> [Directive]: Rewrite the entries below from the first line through the line containing "elevation (m): 1372", inclusive, with "locality" changed to "site" and nothing else altered.

* * *

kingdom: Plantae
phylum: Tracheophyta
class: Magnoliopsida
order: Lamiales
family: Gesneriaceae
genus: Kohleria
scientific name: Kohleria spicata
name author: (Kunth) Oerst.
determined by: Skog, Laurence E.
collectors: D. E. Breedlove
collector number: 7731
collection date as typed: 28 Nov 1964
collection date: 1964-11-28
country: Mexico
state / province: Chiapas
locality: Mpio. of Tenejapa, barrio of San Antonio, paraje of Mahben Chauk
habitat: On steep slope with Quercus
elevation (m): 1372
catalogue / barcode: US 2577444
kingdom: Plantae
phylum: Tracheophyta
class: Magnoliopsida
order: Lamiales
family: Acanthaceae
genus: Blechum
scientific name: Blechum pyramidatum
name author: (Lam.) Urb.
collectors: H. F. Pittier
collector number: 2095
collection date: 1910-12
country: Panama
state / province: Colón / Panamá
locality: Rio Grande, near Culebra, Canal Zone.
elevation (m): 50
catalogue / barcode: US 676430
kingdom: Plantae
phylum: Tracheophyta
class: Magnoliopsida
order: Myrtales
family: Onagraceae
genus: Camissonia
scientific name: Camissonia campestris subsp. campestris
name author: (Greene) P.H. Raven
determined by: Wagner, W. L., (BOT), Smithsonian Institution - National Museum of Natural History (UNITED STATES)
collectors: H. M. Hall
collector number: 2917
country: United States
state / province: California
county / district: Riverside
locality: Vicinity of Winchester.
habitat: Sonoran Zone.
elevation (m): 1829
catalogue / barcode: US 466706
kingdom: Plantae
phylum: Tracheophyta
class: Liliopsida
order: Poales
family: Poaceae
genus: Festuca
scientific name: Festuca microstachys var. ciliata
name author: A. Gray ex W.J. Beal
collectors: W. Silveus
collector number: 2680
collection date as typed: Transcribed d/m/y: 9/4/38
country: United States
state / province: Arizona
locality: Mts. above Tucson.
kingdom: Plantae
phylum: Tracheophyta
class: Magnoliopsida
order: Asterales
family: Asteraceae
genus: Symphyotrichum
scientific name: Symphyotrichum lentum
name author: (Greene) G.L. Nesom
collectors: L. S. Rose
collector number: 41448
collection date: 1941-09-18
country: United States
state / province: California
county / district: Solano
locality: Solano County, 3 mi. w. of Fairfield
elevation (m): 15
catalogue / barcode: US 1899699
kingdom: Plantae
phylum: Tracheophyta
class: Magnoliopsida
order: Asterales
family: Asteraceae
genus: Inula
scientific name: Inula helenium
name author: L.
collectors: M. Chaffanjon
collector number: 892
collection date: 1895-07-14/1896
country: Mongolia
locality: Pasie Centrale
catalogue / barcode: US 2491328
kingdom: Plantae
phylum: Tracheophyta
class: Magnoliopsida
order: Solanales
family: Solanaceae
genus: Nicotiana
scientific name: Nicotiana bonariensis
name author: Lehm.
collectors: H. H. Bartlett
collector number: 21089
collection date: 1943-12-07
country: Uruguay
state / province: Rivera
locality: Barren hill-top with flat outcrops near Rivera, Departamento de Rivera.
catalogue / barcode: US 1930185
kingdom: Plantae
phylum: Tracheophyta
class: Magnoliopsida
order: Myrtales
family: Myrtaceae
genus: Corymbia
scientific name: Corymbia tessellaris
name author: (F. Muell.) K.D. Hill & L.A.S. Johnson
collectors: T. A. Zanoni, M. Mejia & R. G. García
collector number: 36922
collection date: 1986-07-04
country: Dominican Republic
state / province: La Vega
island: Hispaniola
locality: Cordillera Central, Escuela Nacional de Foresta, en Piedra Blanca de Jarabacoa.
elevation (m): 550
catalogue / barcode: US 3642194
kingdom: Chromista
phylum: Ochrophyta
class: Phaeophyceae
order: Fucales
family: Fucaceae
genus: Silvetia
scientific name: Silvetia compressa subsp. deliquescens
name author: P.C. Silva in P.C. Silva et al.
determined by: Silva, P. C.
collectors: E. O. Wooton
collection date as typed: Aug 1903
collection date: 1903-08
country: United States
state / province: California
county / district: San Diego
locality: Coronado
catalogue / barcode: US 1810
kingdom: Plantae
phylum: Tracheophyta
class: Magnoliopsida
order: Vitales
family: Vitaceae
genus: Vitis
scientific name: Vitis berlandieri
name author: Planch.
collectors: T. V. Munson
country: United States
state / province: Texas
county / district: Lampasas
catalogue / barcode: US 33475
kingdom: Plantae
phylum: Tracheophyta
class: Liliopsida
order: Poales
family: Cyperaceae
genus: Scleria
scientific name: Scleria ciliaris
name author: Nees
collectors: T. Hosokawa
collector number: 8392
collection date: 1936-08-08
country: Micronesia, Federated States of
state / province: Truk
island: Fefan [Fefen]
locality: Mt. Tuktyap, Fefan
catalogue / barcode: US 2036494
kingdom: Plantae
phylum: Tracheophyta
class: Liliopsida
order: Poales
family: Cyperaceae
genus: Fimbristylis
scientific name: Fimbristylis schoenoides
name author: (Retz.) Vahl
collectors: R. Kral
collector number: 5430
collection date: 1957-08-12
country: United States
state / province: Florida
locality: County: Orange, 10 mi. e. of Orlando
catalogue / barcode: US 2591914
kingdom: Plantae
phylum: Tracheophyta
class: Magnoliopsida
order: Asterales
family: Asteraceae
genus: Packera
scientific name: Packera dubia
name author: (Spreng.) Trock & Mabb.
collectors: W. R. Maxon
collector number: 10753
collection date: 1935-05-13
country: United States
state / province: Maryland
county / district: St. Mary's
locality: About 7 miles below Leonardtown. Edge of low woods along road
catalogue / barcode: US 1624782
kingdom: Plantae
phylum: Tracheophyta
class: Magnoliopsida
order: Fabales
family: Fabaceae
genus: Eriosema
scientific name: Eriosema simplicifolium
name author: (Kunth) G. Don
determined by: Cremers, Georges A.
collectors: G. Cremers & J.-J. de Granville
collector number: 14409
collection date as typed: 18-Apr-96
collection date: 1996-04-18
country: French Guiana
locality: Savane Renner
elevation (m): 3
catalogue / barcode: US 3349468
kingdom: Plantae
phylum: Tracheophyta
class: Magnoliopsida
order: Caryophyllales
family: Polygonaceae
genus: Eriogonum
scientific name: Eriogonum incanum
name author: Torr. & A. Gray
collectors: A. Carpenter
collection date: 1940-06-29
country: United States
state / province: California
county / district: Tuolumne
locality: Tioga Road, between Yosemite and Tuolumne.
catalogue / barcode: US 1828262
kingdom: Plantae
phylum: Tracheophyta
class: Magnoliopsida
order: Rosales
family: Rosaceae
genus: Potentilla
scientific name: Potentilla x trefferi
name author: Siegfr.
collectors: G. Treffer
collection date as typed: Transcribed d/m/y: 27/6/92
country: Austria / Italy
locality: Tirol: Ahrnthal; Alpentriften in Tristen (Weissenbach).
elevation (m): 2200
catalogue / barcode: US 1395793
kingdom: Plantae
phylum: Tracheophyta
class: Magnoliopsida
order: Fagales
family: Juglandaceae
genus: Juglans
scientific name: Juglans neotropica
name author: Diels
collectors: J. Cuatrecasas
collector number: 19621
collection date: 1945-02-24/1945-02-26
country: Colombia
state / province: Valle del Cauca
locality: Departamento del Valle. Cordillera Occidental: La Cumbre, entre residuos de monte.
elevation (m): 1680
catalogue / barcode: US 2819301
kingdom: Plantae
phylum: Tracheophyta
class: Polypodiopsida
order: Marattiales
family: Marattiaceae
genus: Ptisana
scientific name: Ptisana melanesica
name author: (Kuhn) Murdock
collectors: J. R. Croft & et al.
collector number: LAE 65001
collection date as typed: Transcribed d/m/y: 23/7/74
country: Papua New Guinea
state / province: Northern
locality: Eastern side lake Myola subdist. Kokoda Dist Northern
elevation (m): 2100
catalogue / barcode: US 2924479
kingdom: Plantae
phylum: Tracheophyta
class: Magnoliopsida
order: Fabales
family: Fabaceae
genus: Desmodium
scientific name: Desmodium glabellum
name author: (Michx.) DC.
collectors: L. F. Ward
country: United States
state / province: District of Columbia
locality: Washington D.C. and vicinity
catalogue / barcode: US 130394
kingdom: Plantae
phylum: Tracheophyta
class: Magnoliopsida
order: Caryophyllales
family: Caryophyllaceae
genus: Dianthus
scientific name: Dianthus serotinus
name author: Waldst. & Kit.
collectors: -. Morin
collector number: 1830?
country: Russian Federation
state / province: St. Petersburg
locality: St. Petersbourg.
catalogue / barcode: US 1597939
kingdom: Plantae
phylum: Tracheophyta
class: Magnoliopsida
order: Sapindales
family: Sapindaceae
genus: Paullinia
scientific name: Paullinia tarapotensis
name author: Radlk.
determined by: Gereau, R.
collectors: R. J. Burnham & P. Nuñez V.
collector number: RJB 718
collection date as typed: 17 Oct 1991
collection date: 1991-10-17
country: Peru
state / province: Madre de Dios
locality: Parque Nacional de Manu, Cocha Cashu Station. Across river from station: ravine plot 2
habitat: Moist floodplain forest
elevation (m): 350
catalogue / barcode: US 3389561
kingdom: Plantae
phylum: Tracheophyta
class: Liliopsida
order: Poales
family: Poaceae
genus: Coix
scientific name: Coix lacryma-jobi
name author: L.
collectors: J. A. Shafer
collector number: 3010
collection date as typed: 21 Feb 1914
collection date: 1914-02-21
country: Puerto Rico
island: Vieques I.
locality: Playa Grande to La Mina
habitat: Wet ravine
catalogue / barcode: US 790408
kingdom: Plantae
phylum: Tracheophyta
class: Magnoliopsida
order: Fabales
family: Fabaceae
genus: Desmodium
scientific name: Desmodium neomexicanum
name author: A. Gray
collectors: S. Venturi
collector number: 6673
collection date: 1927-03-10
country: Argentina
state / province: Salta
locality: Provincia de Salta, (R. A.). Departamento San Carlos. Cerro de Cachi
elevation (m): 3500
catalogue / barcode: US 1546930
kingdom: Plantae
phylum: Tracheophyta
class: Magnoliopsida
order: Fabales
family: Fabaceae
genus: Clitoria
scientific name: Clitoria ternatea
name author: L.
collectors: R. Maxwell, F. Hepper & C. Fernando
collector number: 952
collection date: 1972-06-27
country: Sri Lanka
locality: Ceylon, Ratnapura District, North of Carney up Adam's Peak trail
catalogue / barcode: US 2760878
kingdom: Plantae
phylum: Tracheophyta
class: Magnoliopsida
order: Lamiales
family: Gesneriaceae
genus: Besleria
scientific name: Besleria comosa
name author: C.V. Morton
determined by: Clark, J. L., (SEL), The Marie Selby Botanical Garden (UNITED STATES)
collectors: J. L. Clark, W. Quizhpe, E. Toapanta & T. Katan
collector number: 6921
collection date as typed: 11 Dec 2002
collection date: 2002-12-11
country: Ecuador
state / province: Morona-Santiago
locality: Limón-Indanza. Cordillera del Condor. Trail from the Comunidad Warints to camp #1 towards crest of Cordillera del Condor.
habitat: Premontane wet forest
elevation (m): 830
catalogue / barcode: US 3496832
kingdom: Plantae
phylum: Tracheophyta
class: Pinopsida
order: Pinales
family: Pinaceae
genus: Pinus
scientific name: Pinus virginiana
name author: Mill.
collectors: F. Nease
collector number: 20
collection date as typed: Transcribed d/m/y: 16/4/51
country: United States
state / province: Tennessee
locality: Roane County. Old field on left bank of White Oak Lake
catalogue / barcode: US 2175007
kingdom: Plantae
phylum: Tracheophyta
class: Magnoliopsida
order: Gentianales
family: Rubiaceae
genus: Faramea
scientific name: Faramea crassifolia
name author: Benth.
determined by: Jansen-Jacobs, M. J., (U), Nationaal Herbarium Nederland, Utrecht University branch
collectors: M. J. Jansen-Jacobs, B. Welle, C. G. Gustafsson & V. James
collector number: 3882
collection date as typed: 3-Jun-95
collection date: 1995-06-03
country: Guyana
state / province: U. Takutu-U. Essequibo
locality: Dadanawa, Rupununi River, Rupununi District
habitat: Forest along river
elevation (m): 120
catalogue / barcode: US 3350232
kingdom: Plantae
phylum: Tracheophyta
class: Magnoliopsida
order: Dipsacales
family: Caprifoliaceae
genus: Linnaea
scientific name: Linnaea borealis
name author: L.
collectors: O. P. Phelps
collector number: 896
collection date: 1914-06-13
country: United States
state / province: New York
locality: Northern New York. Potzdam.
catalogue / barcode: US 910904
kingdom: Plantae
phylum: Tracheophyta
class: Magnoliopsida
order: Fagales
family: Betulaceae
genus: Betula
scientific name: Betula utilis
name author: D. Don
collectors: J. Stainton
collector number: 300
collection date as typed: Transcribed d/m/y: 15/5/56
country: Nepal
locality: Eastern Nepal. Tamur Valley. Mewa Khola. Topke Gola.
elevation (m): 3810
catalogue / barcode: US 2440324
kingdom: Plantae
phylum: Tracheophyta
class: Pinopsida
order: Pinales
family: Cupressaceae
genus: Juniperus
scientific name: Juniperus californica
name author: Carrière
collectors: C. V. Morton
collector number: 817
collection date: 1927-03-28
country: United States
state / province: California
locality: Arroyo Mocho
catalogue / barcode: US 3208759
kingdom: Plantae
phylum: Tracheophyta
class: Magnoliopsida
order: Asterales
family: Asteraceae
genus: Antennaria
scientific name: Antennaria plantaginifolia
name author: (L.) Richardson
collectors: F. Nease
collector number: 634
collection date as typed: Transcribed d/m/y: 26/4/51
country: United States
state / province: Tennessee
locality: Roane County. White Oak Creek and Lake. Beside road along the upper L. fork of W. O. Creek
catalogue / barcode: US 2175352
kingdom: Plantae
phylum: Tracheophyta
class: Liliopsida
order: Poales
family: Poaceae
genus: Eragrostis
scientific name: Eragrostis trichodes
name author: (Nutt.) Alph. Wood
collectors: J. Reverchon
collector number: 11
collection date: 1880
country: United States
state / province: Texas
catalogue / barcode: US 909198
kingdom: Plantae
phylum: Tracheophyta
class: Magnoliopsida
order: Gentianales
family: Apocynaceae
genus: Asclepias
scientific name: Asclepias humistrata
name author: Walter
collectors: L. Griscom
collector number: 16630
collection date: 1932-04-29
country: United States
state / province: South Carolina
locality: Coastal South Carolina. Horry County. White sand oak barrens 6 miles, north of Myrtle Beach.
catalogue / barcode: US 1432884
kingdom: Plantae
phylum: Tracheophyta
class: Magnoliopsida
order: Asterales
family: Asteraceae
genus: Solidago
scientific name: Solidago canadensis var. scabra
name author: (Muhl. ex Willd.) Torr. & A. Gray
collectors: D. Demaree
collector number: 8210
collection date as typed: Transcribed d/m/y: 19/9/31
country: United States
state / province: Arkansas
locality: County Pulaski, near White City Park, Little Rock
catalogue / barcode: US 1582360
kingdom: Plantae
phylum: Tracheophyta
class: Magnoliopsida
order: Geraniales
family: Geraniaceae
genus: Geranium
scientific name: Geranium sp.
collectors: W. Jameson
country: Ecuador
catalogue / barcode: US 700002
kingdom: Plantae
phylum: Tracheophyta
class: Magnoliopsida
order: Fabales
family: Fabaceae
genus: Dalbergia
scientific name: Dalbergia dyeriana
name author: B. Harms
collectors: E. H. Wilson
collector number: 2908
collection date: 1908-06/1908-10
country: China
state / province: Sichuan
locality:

* * *

> [Answer to this task]:
kingdom: Plantae
phylum: Tracheophyta
class: Magnoliopsida
order: Lamiales
family: Gesneriaceae
genus: Kohleria
scientific name: Kohleria spicata
name author: (Kunth) Oerst.
determined by: Skog, Laurence E.
collectors: D. E. Breedlove
collector number: 7731
collection date as typed: 28 Nov 1964
collection date: 1964-11-28
country: Mexico
state / province: Chiapas
site: Mpio. of Tenejapa, barrio of San Antonio, paraje of Mahben Chauk
habitat: On steep slope with Quercus
elevation (m): 1372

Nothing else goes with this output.